## PROBLEM DESCRIPTION
Rewrite everything from the line containing "On Tuesday, where" down to the last of these lines, putting "hour marks" in place of "hour lines" and keeping all else the same. Leave the pictures out.

## DATA PROVIDED
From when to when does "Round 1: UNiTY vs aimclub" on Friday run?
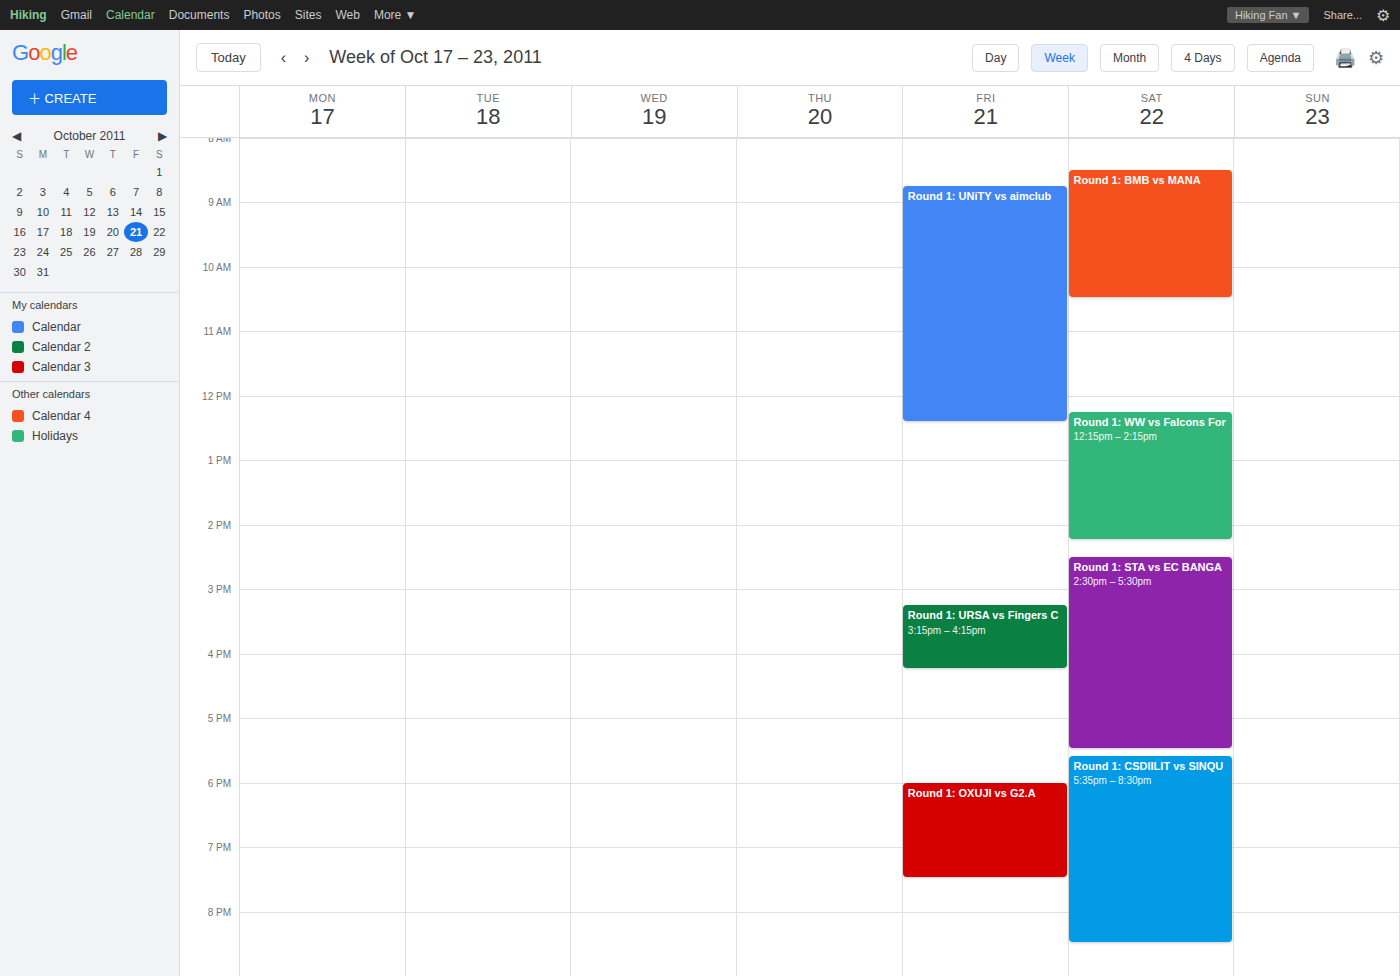
8:45 AM to 12:25 PM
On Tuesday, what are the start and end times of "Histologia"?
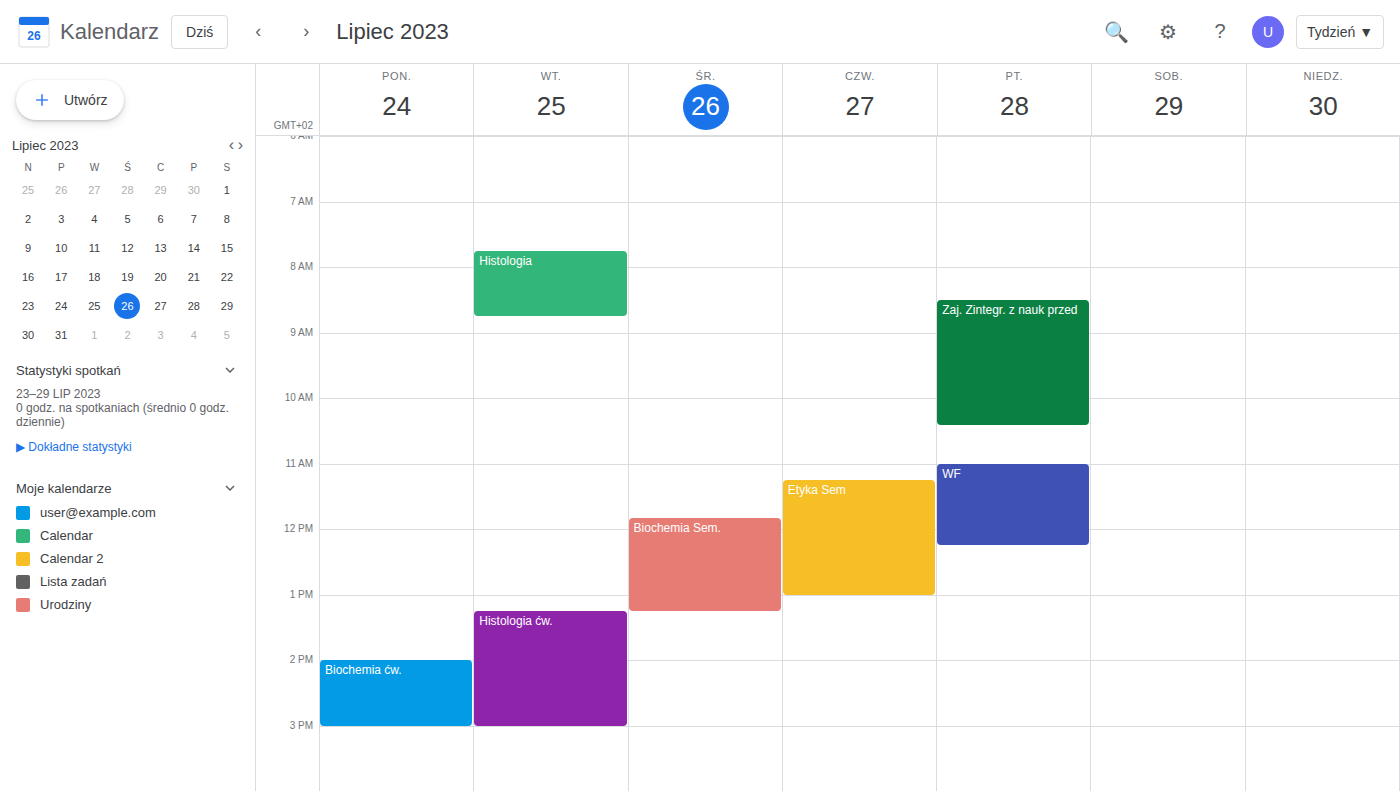
7:45 AM to 8:45 AM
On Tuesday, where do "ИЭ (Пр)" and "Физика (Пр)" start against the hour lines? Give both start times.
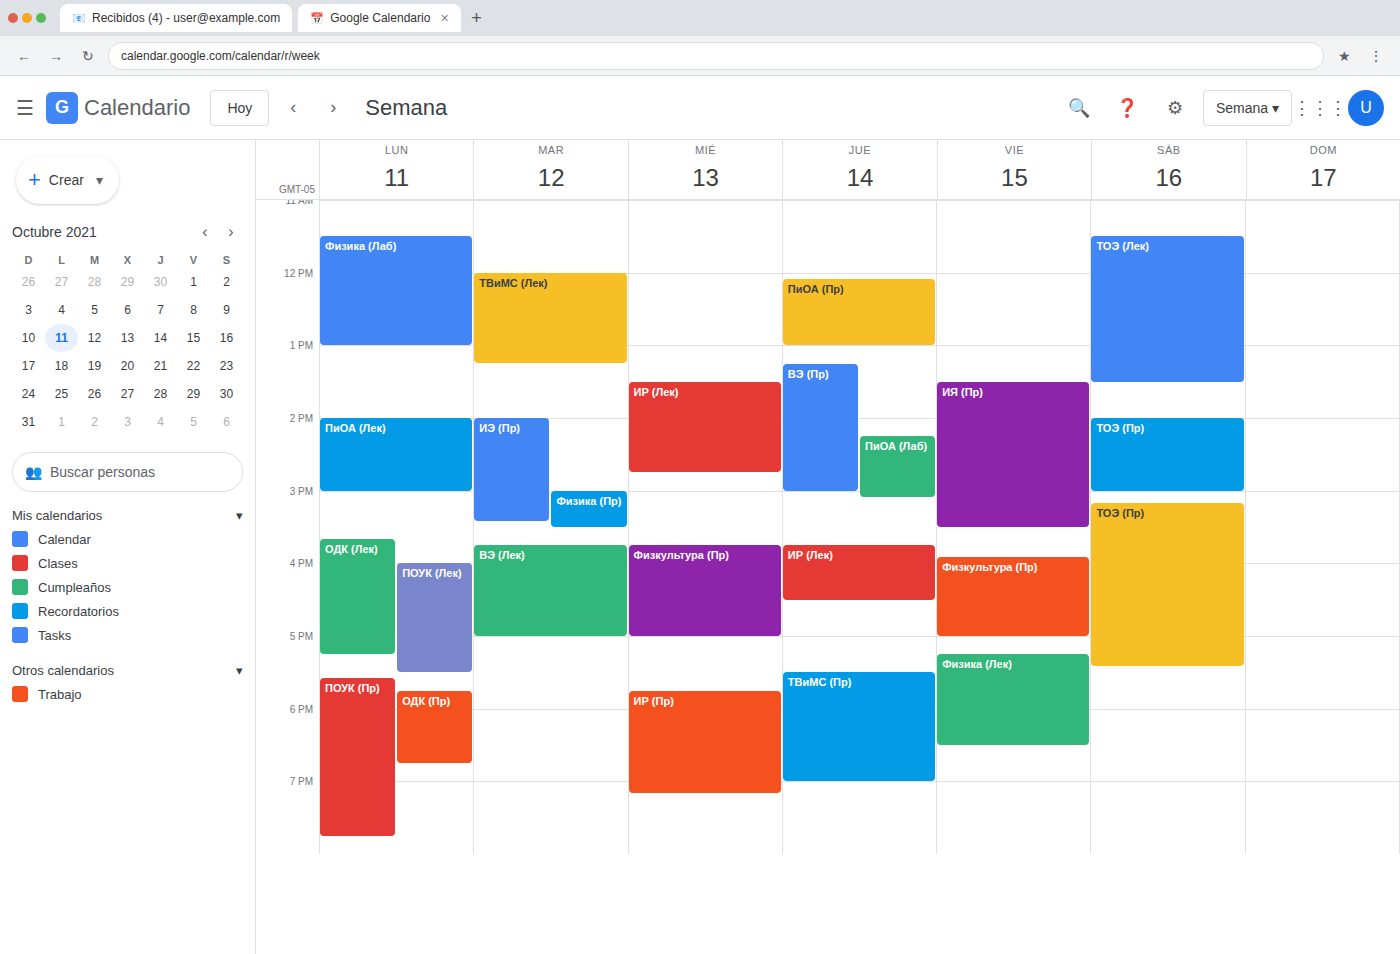
"ИЭ (Пр)": 2:00 PM, exactly on the 2 PM line. "Физика (Пр)": 3:00 PM, exactly on the 3 PM line.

## SOLVED PROBLEM
On Tuesday, where do "ИЭ (Пр)" and "Физика (Пр)" start against the hour marks? Give both start times.
"ИЭ (Пр)": 2:00 PM, exactly on the 2 PM line. "Физика (Пр)": 3:00 PM, exactly on the 3 PM line.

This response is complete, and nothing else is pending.